Siz gerçekten Chaplin’in kızı mısınız?
Eduardo Galeano’dan ülkemizle ilgili kısa bir alıntıyla başlamak istiyorum:
“…Geraldine Chaplin bir filmde çalışacaktı;
film Türkiye’de dağların arasındaki küçük bir köyde çekilecekti.
İlk akşam dolaşmaya çıktı. Sokaklarda kimse, hemen hemen hiç kimse yoktu. Çok az erkek vardı ve hiç kadın yoktu. Ama bir köşeyi döndüğünde, birdenbire bir grup delikanlıyla karşılaştı.
Geraldine sağına baktı, soluna baktı, arkasına baktı; etrafı çevrilmişti, kaçış yoktu. Tek kelime etmeden, neyi varsa sundu; saatini, parasını.
Delikanlılar güldü. Hayır, o değildi.
Ve az çok İngilizceyle, ona gerçekten Chaplin’in kızı olup olmadığını sordular.

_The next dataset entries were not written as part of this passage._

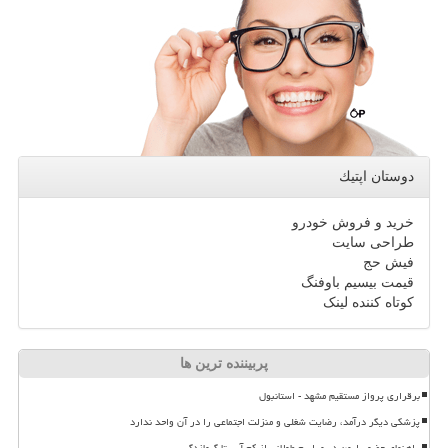
دوستان اپتیك
خرید و فروش خودرو
طراحی سایت
فیش حج
قیمت بیسیم باوفنگ
کوتاه کننده لینک
پربیننده ترین ها
برقراری پرواز مستقیم مشهد - استانبول
پزشکی دیگر درآمد، رضایت شغلی و منزلت اجتماعی را در آن واحد ندارد
راهنمای حضور ایمن در مراسم طولانی از کم آبی تا گرمازدگی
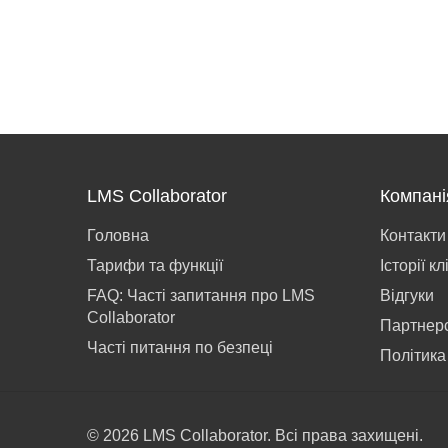
LMS Collaborator
Компані
Головна
Контакти
Тарифи та функції
Історії кл
FAQ: Часті запитання про LMS
Відгуки
Collaborator
Партнер
Часті питання по безпеці
Політика
© 2026 LMS Collaborator. Всі права захищені.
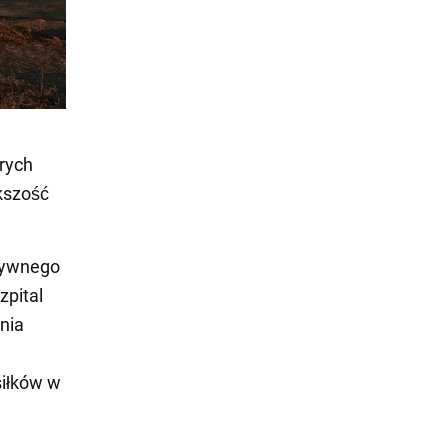
rych
ększość
nsywnego
zpital
nia
siłków w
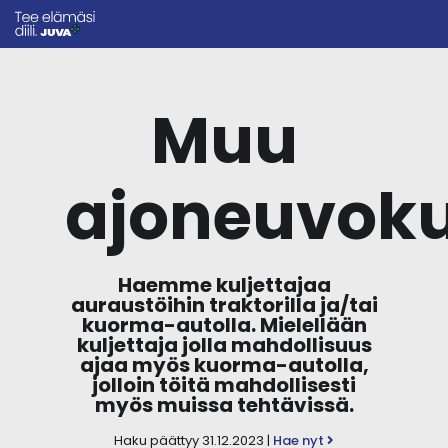
Muu
ajoneuvoku
Haemme kuljettajaa
auraustöihin traktorilla ja/tai
kuorma-autolla. Mielellään
kuljettaja jolla mahdollisuus
ajaa myös kuorma-autolla,
jolloin töitä mahdollisesti
myös muissa tehtävissä.
Haku päättyy 31.12.2023 |
Hae nyt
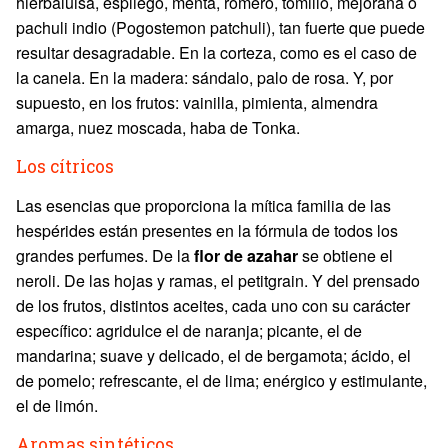
hierbaluisa, espliego, menta, romero, tomillo, mejorana o
pachuli indio (Pogostemon patchuli), tan fuerte que puede
resultar desagradable. En la corteza, como es el caso de
la canela. En la madera: sándalo, palo de rosa. Y, por
supuesto, en los frutos: vainilla, pimienta, almendra
amarga, nuez moscada, haba de Tonka.
Los cítricos
Las esencias que proporciona la mítica familia de las
hespérides están presentes en la fórmula de todos los
grandes perfumes. De la
flor de azahar
se obtiene el
neroli. De las hojas y ramas, el petitgrain. Y del prensado
de los frutos, distintos aceites, cada uno con su carácter
específico: agridulce el de naranja; picante, el de
mandarina; suave y delicado, el de bergamota; ácido, el
de pomelo; refrescante, el de lima; enérgico y estimulante,
el de limón.
Aromas sintéticos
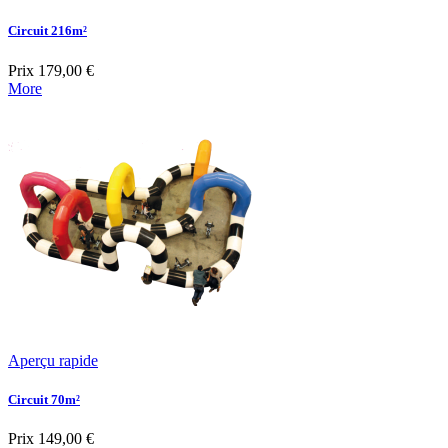
Circuit 216m²
Prix
179,00 €
More
Aperçu rapide
Circuit 70m²
Prix
149,00 €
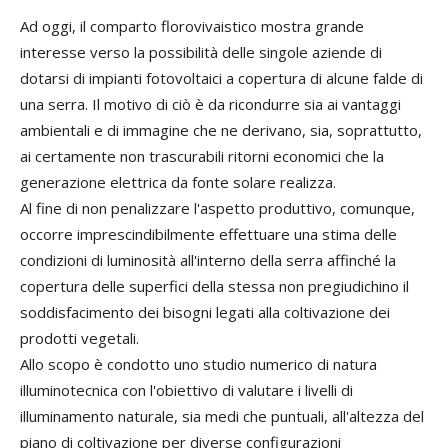
Ad oggi, il comparto florovivaistico mostra grande
interesse verso la possibilità delle singole aziende di
dotarsi di impianti fotovoltaici a copertura di alcune falde di
una serra. Il motivo di ciò è da ricondurre sia ai vantaggi
ambientali e di immagine che ne derivano, sia, soprattutto,
ai certamente non trascurabili ritorni economici che la
generazione elettrica da fonte solare realizza.
Al fine di non penalizzare l'aspetto produttivo, comunque,
occorre imprescindibilmente effettuare una stima delle
condizioni di luminosità all'interno della serra affinché la
copertura delle superfici della stessa non pregiudichino il
soddisfacimento dei bisogni legati alla coltivazione dei
prodotti vegetali.
Allo scopo è condotto uno studio numerico di natura
illuminotecnica con l'obiettivo di valutare i livelli di
illuminamento naturale, sia medi che puntuali, all'altezza del
piano di coltivazione per diverse configurazioni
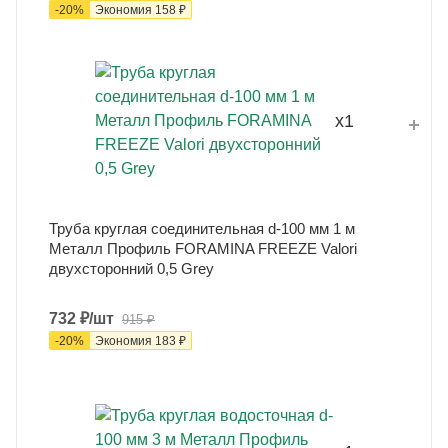
-
20
%
Экономия
158
₽
x1
Труба круглая соединительная d-100 мм 1 м
Металл Профиль FORAMINA FREEZE Valori
двухсторонний 0,5 Grey
732
₽
/шт
915
₽
-
20
%
Экономия
183
₽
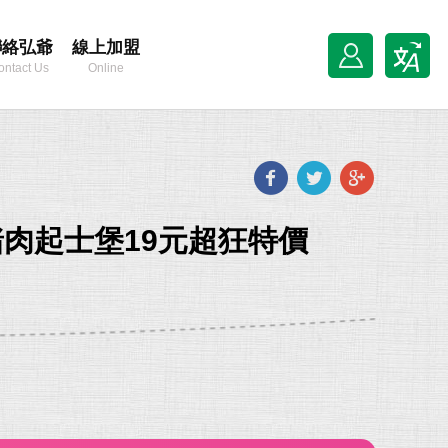
聯絡弘爺
線上加盟
ontact Us
Online
Franchise
Facebook
Twitter
Goog
plus
1豬肉起士堡19元超狂特價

Geraldine, şaşkın, başıyla onayladı.
İşte, tam o anda, bütün delikanlıların boyanmış siyah bıyıkları olduğunu ve her birinin elinde baston biçiminde bir dal tuttuğunu fark etti.
Ve oyun başladı.
Herkes ‘O’ oldu…”
Nasreddin Hoca ülkesinin insanlarına da ancak bu betimleme yakışırdı.